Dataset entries
╔══

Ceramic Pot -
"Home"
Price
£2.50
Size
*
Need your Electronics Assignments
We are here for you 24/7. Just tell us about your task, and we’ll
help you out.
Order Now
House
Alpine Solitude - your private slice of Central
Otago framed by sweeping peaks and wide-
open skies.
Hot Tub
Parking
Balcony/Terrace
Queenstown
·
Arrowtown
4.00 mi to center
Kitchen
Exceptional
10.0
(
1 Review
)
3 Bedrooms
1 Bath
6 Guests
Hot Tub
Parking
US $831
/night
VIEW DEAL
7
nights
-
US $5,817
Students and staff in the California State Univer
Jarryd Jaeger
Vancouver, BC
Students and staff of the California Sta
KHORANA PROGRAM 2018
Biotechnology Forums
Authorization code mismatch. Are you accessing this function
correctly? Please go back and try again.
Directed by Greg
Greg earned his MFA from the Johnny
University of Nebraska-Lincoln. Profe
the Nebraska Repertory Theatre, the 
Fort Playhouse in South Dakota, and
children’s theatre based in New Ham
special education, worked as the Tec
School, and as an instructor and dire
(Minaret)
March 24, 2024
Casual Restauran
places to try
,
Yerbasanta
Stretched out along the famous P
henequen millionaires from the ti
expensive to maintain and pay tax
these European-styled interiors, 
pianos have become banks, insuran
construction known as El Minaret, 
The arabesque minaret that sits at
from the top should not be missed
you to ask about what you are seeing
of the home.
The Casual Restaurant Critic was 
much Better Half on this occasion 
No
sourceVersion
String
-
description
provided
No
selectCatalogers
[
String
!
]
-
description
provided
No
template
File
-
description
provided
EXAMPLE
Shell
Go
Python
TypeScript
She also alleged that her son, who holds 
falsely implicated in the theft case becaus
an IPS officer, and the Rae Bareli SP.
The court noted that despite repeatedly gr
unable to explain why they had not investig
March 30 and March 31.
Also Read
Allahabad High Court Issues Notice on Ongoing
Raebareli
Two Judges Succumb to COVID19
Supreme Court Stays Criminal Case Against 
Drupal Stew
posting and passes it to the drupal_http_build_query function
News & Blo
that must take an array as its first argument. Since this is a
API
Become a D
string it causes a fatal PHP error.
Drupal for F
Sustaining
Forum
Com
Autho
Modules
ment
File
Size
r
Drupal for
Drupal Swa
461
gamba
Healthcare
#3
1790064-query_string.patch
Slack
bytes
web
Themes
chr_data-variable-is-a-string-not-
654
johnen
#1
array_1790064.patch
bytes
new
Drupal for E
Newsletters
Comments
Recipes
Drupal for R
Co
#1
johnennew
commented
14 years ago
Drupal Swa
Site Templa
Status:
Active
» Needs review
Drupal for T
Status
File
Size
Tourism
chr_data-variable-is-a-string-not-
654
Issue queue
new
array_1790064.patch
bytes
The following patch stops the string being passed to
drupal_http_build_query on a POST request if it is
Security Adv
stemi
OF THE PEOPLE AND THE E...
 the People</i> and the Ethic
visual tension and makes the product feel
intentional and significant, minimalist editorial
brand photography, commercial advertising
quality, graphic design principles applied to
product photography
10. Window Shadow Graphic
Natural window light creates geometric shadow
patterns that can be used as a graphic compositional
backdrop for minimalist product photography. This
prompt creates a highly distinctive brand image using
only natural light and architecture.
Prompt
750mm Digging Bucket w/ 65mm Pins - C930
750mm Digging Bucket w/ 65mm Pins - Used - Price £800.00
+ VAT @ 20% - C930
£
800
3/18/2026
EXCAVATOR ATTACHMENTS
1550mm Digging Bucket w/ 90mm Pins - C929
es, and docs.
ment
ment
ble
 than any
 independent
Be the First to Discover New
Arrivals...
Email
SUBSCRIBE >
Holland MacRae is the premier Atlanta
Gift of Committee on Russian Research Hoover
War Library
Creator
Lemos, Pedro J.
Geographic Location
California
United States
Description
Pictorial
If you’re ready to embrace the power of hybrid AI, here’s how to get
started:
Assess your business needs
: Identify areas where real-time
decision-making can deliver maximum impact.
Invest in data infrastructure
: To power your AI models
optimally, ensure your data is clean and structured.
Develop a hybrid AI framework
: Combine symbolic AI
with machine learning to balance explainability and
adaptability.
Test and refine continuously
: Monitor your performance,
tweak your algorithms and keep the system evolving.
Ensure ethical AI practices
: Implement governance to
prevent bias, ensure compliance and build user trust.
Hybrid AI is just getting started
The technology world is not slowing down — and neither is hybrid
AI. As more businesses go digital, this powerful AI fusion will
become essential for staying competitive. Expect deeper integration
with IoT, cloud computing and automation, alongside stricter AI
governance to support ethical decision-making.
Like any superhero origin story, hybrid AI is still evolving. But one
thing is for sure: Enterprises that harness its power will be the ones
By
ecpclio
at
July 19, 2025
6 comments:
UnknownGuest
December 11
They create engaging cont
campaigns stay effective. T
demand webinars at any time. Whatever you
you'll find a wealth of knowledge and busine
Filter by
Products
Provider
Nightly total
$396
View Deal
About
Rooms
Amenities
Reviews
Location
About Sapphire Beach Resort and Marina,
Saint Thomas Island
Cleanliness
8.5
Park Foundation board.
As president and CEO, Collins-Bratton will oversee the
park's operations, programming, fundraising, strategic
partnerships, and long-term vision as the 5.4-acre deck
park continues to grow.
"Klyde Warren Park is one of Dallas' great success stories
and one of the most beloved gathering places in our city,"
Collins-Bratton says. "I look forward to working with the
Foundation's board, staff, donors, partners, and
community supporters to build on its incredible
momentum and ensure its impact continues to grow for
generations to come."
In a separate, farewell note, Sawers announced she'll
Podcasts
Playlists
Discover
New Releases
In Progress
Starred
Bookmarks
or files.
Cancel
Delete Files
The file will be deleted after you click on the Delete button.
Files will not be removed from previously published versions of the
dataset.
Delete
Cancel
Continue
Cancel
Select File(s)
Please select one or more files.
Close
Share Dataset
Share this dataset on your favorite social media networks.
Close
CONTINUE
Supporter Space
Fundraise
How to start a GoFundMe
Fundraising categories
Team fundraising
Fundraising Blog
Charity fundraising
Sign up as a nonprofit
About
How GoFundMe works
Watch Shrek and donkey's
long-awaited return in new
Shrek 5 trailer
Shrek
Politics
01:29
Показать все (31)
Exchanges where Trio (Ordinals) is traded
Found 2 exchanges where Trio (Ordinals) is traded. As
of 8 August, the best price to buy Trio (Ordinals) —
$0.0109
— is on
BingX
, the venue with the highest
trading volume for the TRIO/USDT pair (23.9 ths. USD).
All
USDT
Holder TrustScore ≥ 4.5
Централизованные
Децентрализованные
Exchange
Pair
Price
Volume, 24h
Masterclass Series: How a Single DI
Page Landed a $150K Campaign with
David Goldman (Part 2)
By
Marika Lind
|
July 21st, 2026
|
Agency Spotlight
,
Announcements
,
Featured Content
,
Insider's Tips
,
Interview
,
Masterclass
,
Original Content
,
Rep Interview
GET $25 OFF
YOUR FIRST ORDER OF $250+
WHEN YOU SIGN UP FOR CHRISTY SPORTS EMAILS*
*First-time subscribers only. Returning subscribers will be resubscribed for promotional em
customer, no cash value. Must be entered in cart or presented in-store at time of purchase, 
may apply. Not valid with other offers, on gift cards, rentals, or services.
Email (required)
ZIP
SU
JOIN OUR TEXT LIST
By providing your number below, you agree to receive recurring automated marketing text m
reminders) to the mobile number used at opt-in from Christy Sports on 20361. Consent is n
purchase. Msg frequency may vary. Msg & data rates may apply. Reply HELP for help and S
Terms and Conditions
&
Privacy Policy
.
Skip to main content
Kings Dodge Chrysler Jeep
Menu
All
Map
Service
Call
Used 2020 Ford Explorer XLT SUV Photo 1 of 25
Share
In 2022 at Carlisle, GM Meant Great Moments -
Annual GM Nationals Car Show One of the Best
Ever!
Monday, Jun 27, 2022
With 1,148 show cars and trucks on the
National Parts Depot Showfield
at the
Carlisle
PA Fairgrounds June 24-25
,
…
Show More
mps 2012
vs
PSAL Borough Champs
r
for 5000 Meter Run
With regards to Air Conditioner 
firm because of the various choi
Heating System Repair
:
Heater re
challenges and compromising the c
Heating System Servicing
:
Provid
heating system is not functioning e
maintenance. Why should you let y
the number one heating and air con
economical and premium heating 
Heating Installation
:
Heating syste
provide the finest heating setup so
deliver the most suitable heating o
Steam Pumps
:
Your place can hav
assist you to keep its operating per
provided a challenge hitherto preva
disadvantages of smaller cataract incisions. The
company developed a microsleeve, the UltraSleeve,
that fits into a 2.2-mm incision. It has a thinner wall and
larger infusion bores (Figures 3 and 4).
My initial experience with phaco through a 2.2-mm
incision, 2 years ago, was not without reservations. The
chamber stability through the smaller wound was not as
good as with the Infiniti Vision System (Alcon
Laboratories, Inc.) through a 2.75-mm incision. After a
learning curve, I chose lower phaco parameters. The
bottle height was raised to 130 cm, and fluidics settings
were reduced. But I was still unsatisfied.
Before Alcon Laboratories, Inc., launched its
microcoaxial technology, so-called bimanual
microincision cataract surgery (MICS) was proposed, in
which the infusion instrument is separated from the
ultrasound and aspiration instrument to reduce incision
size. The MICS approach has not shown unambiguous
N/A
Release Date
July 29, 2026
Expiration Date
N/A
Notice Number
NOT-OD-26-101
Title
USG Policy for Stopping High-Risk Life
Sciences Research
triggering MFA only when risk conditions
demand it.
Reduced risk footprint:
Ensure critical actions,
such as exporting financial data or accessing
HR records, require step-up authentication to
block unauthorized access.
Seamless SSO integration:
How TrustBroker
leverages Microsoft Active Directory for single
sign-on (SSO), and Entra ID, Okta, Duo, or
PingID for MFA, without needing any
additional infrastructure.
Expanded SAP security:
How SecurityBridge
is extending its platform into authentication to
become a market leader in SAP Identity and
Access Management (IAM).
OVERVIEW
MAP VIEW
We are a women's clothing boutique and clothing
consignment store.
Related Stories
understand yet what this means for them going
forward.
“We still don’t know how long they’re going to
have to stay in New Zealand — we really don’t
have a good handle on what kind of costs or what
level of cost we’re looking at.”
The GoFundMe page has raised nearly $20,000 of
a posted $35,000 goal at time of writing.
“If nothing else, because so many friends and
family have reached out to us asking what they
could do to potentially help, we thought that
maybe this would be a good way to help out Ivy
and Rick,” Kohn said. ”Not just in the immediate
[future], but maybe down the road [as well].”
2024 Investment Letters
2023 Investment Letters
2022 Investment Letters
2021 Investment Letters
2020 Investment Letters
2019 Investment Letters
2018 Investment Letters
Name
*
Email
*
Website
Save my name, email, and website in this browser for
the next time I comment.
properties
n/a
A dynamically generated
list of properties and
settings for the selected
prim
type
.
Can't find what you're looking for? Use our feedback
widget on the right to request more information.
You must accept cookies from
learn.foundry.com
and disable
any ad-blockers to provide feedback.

╚══

Required action
Show the lines where the word "infusion" appears in the entries.

Solution for this exercise
larger infusion bores (Figures 3 and 4).
which the infusion instrument is separated from the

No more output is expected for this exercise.